Task statement:
An unaltered copy of the listing below is required.

Provided records:
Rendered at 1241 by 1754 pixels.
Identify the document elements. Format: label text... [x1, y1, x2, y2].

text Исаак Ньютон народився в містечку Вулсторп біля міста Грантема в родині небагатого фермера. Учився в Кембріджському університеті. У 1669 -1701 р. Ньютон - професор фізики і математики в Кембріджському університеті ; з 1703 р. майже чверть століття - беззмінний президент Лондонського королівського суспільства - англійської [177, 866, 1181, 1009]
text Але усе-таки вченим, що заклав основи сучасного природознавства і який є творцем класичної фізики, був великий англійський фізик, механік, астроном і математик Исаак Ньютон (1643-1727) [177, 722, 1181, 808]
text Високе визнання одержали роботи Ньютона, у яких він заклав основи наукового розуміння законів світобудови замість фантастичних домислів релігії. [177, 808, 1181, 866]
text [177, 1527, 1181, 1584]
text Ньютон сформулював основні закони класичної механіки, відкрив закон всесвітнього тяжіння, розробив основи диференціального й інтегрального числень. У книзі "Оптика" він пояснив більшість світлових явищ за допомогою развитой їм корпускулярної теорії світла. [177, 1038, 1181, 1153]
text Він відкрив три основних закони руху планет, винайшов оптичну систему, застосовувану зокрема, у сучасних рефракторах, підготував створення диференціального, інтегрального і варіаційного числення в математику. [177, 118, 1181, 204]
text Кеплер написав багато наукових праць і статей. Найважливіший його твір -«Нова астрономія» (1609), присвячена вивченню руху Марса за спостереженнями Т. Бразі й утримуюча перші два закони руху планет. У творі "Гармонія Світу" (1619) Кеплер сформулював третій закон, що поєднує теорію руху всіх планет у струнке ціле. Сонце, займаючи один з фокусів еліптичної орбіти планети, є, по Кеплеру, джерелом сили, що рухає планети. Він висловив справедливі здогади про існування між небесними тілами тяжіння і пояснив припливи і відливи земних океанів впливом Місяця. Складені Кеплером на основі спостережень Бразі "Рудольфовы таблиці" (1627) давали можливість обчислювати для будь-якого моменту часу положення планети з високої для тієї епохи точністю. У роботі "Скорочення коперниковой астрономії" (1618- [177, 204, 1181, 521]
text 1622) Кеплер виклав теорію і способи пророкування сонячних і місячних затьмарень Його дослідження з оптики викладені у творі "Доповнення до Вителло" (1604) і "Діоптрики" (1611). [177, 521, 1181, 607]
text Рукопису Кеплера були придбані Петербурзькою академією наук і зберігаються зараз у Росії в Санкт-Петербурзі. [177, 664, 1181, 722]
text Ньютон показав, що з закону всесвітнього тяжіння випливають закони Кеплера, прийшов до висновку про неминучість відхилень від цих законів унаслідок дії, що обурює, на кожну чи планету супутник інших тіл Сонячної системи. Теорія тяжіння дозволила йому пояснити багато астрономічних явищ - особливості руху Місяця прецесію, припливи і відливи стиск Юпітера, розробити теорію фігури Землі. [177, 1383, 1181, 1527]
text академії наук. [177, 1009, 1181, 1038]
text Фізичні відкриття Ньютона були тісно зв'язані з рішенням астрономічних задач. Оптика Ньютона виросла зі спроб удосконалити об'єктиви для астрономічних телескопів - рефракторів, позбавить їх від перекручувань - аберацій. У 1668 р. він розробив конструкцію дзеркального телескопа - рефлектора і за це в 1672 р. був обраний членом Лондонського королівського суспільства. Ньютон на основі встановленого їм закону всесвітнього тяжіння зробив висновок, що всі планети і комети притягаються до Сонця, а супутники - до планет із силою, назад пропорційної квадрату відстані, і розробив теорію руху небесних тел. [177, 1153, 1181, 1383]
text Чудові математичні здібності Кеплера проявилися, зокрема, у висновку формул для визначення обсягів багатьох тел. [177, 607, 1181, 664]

Answer to this problem:
Rendered at 1241 by 1754 pixels.
Identify the document elements. Format: label text... [x1, y1, x2, y2].

text Исаак Ньютон народився в містечку Вулсторп біля міста Грантема в родині небагатого фермера. Учився в Кембріджському університеті. У 1669 -1701 р. Ньютон - професор фізики і математики в Кембріджському університеті ; з 1703 р. майже чверть століття - беззмінний президент Лондонського королівського суспільства - англійської [177, 866, 1181, 1009]
text Але усе-таки вченим, що заклав основи сучасного природознавства і який є творцем класичної фізики, був великий англійський фізик, механік, астроном і математик Исаак Ньютон (1643-1727) [177, 722, 1181, 808]
text Високе визнання одержали роботи Ньютона, у яких він заклав основи наукового розуміння законів світобудови замість фантастичних домислів релігії. [177, 808, 1181, 866]
text [177, 1527, 1181, 1584]
text Ньютон сформулював основні закони класичної механіки, відкрив закон всесвітнього тяжіння, розробив основи диференціального й інтегрального числень. У книзі "Оптика" він пояснив більшість світлових явищ за допомогою развитой їм корпускулярної теорії світла. [177, 1038, 1181, 1153]
text Він відкрив три основних закони руху планет, винайшов оптичну систему, застосовувану зокрема, у сучасних рефракторах, підготував створення диференціального, інтегрального і варіаційного числення в математику. [177, 118, 1181, 204]
text Кеплер написав багато наукових праць і статей. Найважливіший його твір -«Нова астрономія» (1609), присвячена вивченню руху Марса за спостереженнями Т. Бразі й утримуюча перші два закони руху планет. У творі "Гармонія Світу" (1619) Кеплер сформулював третій закон, що поєднує теорію руху всіх планет у струнке ціле. Сонце, займаючи один з фокусів еліптичної орбіти планети, є, по Кеплеру, джерелом сили, що рухає планети. Він висловив справедливі здогади про існування між небесними тілами тяжіння і пояснив припливи і відливи земних океанів впливом Місяця. Складені Кеплером на основі спостережень Бразі "Рудольфовы таблиці" (1627) давали можливість обчислювати для будь-якого моменту часу положення планети з високої для тієї епохи точністю. У роботі "Скорочення коперниковой астрономії" (1618- [177, 204, 1181, 521]
text 1622) Кеплер виклав теорію і способи пророкування сонячних і місячних затьмарень Його дослідження з оптики викладені у творі "Доповнення до Вителло" (1604) і "Діоптрики" (1611). [177, 521, 1181, 607]
text Рукопису Кеплера були придбані Петербурзькою академією наук і зберігаються зараз у Росії в Санкт-Петербурзі. [177, 664, 1181, 722]
text Ньютон показав, що з закону всесвітнього тяжіння випливають закони Кеплера, прийшов до висновку про неминучість відхилень від цих законів унаслідок дії, що обурює, на кожну чи планету супутник інших тіл Сонячної системи. Теорія тяжіння дозволила йому пояснити багато астрономічних явищ - особливості руху Місяця прецесію, припливи і відливи стиск Юпітера, розробити теорію фігури Землі. [177, 1383, 1181, 1527]
text академії наук. [177, 1009, 1181, 1038]
text Фізичні відкриття Ньютона були тісно зв'язані з рішенням астрономічних задач. Оптика Ньютона виросла зі спроб удосконалити об'єктиви для астрономічних телескопів - рефракторів, позбавить їх від перекручувань - аберацій. У 1668 р. він розробив конструкцію дзеркального телескопа - рефлектора і за це в 1672 р. був обраний членом Лондонського королівського суспільства. Ньютон на основі встановленого їм закону всесвітнього тяжіння зробив висновок, що всі планети і комети притягаються до Сонця, а супутники - до планет із силою, назад пропорційної квадрату відстані, і розробив теорію руху небесних тел. [177, 1153, 1181, 1383]
text Чудові математичні здібності Кеплера проявилися, зокрема, у висновку формул для визначення обсягів багатьох тел. [177, 607, 1181, 664]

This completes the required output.